Nothing symbolizes the start of summer in our neck of cottage country more than a mattress. And that’s not due to the strange alchemy and hormonal urges that meld dangerously when sand, sun and teenagers mix. No, it’s rather because June 1 is traditionally big garbage day.
This is the one day a year when cottage owners can place just about anything out by the roadside and it will be picked up, either by scavengers who cruise by relentlessly in pickup trucks, or later by sanitation workers. Mattresses lie up and down the street like so many discarded teeth. I once counted 42 of them when the kids and I went for a short bike ride around the block.
This is the time of year mattresses fear the most. Turkeys and pumpkins get nervous as Thanksgiving and Halloween approach in the fall. Hearts start to flutter in February just before Valentine’s Day. But mattresses get scared when the snow disappears and the first blades of grass shoot up from the soil.
That’s when they’re on their best behaviour and keep their tossing and turning to a minimum. I always sleep my soundest in late May. Mattress elders know the day of reckoning is at hand and word goes out across the land. Some unstable mattresses never bounce back from the trauma.
Which mattresses get marked for this sad moment? There is a mystical creature that inspects all mattresses on a regular basis throughout the year. It does this work under contract, but as a sideline, also has the baby-teeth-recycling account.

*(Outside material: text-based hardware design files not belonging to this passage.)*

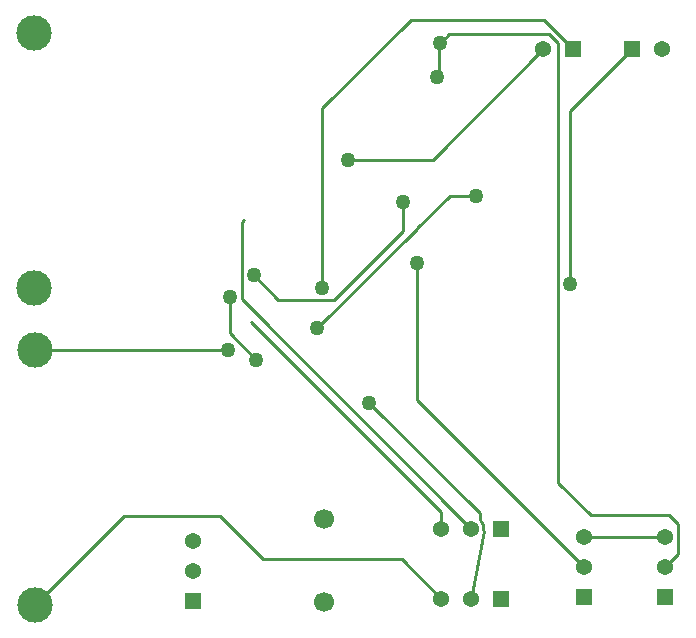
<source format=gbr>
%TF.GenerationSoftware,Altium Limited,DefaultClient, ()*%
G04 Layer_Physical_Order=2*
G04 Layer_Color=16711680*
%FSLAX26Y26*%
%MOIN*%
%TF.SameCoordinates,28E0FE5E-BC46-41F2-A807-9729679EB8C0*%
%TF.FilePolarity,Positive*%
%TF.FileFunction,Copper,L2,Bot,Signal*%
%TF.Part,Single*%
G01*
G75*
%TA.AperFunction,Conductor*%
%ADD19C,0.010000*%
%TA.AperFunction,ComponentPad*%
%ADD20C,0.066929*%
%TA.AperFunction,ViaPad*%
%ADD21C,0.060000*%
%TA.AperFunction,ComponentPad*%
%ADD22R,0.053937X0.053937*%
%ADD23C,0.053937*%
%ADD24C,0.118110*%
%ADD25R,0.053937X0.053937*%
%TA.AperFunction,ViaPad*%
%ADD26C,0.050000*%
D19*
X5261294Y2342505D02*
G03*
X5251070Y2378214I-41294J7495D01*
G01*
D02*
G03*
X5249701Y2379652I-31070J-28214D01*
G01*
X5111000Y3963000D02*
X5145000Y3997000D01*
X5105000Y3855000D02*
X5111000Y3861000D01*
Y3963000D01*
X5249700Y2379652D02*
Y2400300D01*
X4880000Y2770000D02*
X5249700Y2400300D01*
X5220000Y2115000D02*
X5261294Y2342505D01*
X4455000Y3115000D02*
X5220000Y2350000D01*
X4455000Y3115000D02*
Y3372000D01*
X5120000Y2350000D02*
Y2404000D01*
X4486522Y3037478D02*
X5120000Y2404000D01*
X4381000Y2392000D02*
X4525544Y2247456D01*
X4987544D02*
X5120000Y2115000D01*
X4525544Y2247456D02*
X4987544D01*
X4577000Y3113000D02*
X4763000D01*
X4495000Y3195000D02*
X4577000Y3113000D01*
X4455000Y3372000D02*
X4463032Y3380032D01*
X5550000Y3165000D02*
Y3740234D01*
X5037836Y3349836D02*
X5038418Y3350418D01*
X3765000Y2945196D02*
X4410000D01*
X5092290Y3580000D02*
X5459692Y3947402D01*
X4810000Y3580000D02*
X5092290D01*
X4415000Y3001000D02*
X4504000Y2912000D01*
X4415000Y3001000D02*
Y3122346D01*
X5550000Y3740234D02*
X5757168Y3947402D01*
X4723000Y3153000D02*
Y3751000D01*
X5018000Y4046000D01*
X5461094D01*
X5559692Y3947402D01*
X4707000Y3019000D02*
X5037836Y3349836D01*
X5039000D01*
X5148000Y3460000D02*
X5235000D01*
X5038418Y3350418D02*
X5148000Y3460000D01*
X3765000Y2094804D02*
X4062196Y2392000D01*
X4381000D01*
X5039000Y2778834D02*
Y3234000D01*
Y2778834D02*
X5594788Y2223046D01*
X4763000Y3113000D02*
X4992000Y3342000D01*
Y3439000D01*
X5145000Y3997000D02*
X5480000D01*
X5510000Y3967000D01*
Y2503000D02*
Y3967000D01*
Y2503000D02*
X5618000Y2395000D01*
X5880000D01*
X5910000Y2365000D01*
Y2265768D02*
Y2365000D01*
X5867278Y2223046D02*
X5910000Y2265768D01*
X5594788Y2323046D02*
X5867278D01*
D20*
X4730000Y2105000D02*
D03*
Y2380590D02*
D03*
D21*
Y2105000D02*
D03*
Y2380590D02*
D03*
D22*
X4292186Y2110000D02*
D03*
X5594788Y2123046D02*
D03*
X5867278D02*
D03*
D23*
X4292186Y2210000D02*
D03*
Y2310000D02*
D03*
X5220000Y2350000D02*
D03*
X5120000D02*
D03*
X5594788Y2223046D02*
D03*
Y2323046D02*
D03*
X5867278Y2223046D02*
D03*
Y2323046D02*
D03*
X5220000Y2115000D02*
D03*
X5120000D02*
D03*
X5459692Y3947402D02*
D03*
X5857168D02*
D03*
D24*
X3763480Y3151326D02*
D03*
Y4001720D02*
D03*
X3765000Y2094804D02*
D03*
Y2945196D02*
D03*
D25*
X5320000Y2350000D02*
D03*
Y2115000D02*
D03*
X5559692Y3947402D02*
D03*
X5757168D02*
D03*
D26*
X5105000Y3855000D02*
D03*
X4880000Y2770000D02*
D03*
X4495000Y3195000D02*
D03*
X5550000Y3165000D02*
D03*
X4410000Y2945196D02*
D03*
X4810000Y3580000D02*
D03*
X4504000Y2912000D02*
D03*
X4415000Y3122346D02*
D03*
X4723000Y3153000D02*
D03*
X4707000Y3019000D02*
D03*
X5235000Y3460000D02*
D03*
X5039000Y3234000D02*
D03*
X4992000Y3439000D02*
D03*
X5117000Y3969000D02*
D03*
%TF.MD5,b0bacbe46a2b0c24ef38df08e3fcae71*%
M02*

</source>
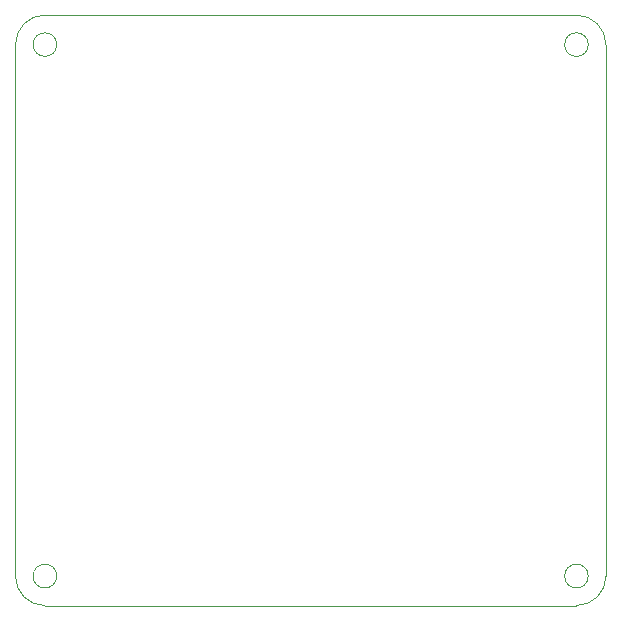
<source format=gbr>
%TF.GenerationSoftware,KiCad,Pcbnew,7.0.5*%
%TF.CreationDate,2023-08-28T18:13:49+08:00*%
%TF.ProjectId,TMC2209_TestBoard,544d4332-3230-4395-9f54-657374426f61,rev?*%
%TF.SameCoordinates,Original*%
%TF.FileFunction,Profile,NP*%
%FSLAX46Y46*%
G04 Gerber Fmt 4.6, Leading zero omitted, Abs format (unit mm)*
G04 Created by KiCad (PCBNEW 7.0.5) date 2023-08-28 18:13:49*
%MOMM*%
%LPD*%
G01*
G04 APERTURE LIST*
%TA.AperFunction,Profile*%
%ADD10C,0.100000*%
%TD*%
G04 APERTURE END LIST*
D10*
X75840000Y-86950000D02*
G75*
G03*
X78340000Y-89450000I2500000J0D01*
G01*
X79340000Y-41950000D02*
G75*
G03*
X79340000Y-41950000I-1000000J0D01*
G01*
X75840000Y-86950000D02*
X75840000Y-41950000D01*
X123340000Y-89450000D02*
G75*
G03*
X125840000Y-86950000I0J2500000D01*
G01*
X124340000Y-41950000D02*
G75*
G03*
X124340000Y-41950000I-1000000J0D01*
G01*
X78340000Y-39450000D02*
X123340000Y-39450000D01*
X124340000Y-86950000D02*
G75*
G03*
X124340000Y-86950000I-1000000J0D01*
G01*
X125840000Y-41950000D02*
X125840000Y-86950000D01*
X125840000Y-41950000D02*
G75*
G03*
X123340000Y-39450000I-2500000J0D01*
G01*
X123340000Y-89450000D02*
X78340000Y-89450000D01*
X79340000Y-86950000D02*
G75*
G03*
X79340000Y-86950000I-1000000J0D01*
G01*
X78340000Y-39450000D02*
G75*
G03*
X75840000Y-41950000I0J-2500000D01*
G01*
M02*

</source>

We humans can turn in a loose tooth, in good condition, and you get a dollar back. It’s more lucrative than taking beer or wine bottles back to the store. That’s why we know this possibly-androgynous magical being as the tooth fairy. But in mattress land, this beast is referred to in hushed tones as “the posturepedic reaper”.
There are three stages in the life of a mattress. In its formative years, a young coltish mattress has a spring in its flop. As it grows into adulthood, its physique remains firm but forgiving. In old age, its fortunes start to sag.

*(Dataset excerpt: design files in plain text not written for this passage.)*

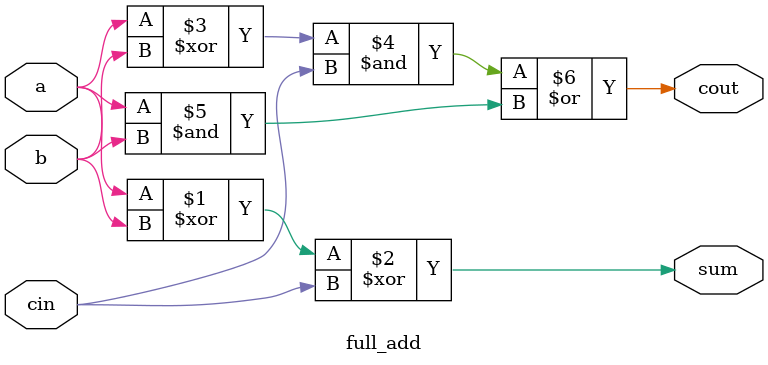
<source format=v>
module top_module( 
    input [2:0] a, b,
    input cin,
    output [2:0] cout,
    output [2:0] sum );
    wire[2:0] carry; 
    assign cout=carry;
    full_add k1(.a(a[0]),.b(b[0]),.cin(cin),.sum(sum[0]),.cout(carry[0]));
    full_add k2(.a(a[1]),.b(b[1]),.cin(carry[0]),.sum(sum[1]),.cout(carry[1]));
    full_add k3(.a(a[2]),.b(b[2]),.cin(carry[1]),.sum(sum[2]),.cout(carry[2]));
    
endmodule
module full_add(a,b,cin,cout,sum);
    input a,b,cin;
    output sum, cout;
    assign sum= a^b^cin;
    assign cout=(a^b)&cin | a&b; 
endmodule
    

</source>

If you’ve never seen a mattress graveyard, it’s a thing of awesome beauty. Mighty birds, usually seagulls, circle and pirouette in the sky. It is only with alarming disrespect that this location is sometimes referred to as the town dump.
The other items that are most often discarded on big garbage day – plastic chairs, carpet remnants, old skis and anything made of wicker – act as sentinels. They stand on guard and provide companionship as each old mattress makes its silent way, with solemn dignity, into an everlasting afterlife.
Sometimes, you have to step out of your own way and take the time to savor beauty ‒ an elemental truth known by The Seagull Poet of Butter Bay.